§ REQUIREMENT
Can you write out the passage below on Venezuela and terrorism between "A dozen Republican" and "the Venezuelan president.", inclusive?

§ DOCUMENT PASSAGE

++++++++

A dozen Republican senators have sent a letter challenging the Obama administration to explain what it knows about Venezuela’s support for terrorism and suggesting that the country be declared a “state sponsor of terrorism.”



“Hugo Chavez’s relationships with Iran and other foreign terrorist organizations continue to grow and pose a serious threat to our hemisphere,” Sen. George LeMieux of Florida, one signer of the letter, said of the Venezuelan president.



“I encourage the State Department to thoroughly evaluate Venezuela’s actions and determine if the country needs to be added to the official U.S. list of state sponsors of terrorism.”



John Ensign of Nevada, who drafted the letter along with LeMieux, declared: “It’s no secret to the American people that Venezuela wishes harm to the United States. What is secret is how many more ties to terrorist organizations and state sponsors of terrorism does Venezuela need to be declared a state sponsor of terrorism.”

++++++++

§ THE DATA

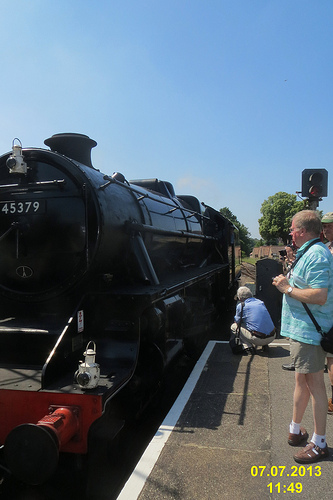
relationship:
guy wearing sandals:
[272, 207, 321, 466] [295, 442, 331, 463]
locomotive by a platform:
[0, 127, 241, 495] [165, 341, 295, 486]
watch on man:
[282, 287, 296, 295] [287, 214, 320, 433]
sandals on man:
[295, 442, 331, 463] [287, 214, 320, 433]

++++++++

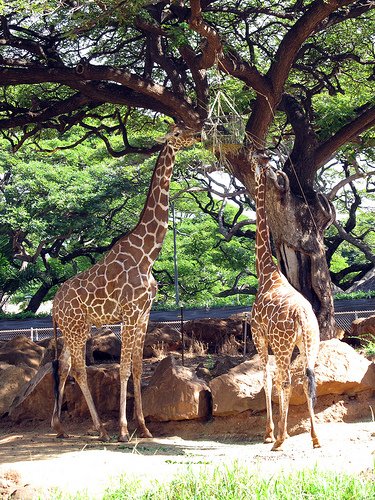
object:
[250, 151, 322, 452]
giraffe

++++++++

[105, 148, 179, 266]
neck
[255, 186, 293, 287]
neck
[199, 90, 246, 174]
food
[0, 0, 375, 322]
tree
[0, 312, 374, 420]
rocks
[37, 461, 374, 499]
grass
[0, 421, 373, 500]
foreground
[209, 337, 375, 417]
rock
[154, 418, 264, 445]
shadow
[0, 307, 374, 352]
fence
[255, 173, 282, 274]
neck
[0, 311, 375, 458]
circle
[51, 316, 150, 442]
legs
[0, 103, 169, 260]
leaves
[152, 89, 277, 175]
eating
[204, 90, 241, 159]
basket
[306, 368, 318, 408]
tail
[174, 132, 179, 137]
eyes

++++++++

§ WRITTEN SOLUTION
A dozen Republican senators have sent a letter challenging the Obama administration to explain what it knows about Venezuela’s support for terrorism and suggesting that the country be declared a “state sponsor of terrorism.”



“Hugo Chavez’s relationships with Iran and other foreign terrorist organizations continue to grow and pose a serious threat to our hemisphere,” Sen. George LeMieux of Florida, one signer of the letter, said of the Venezuelan president.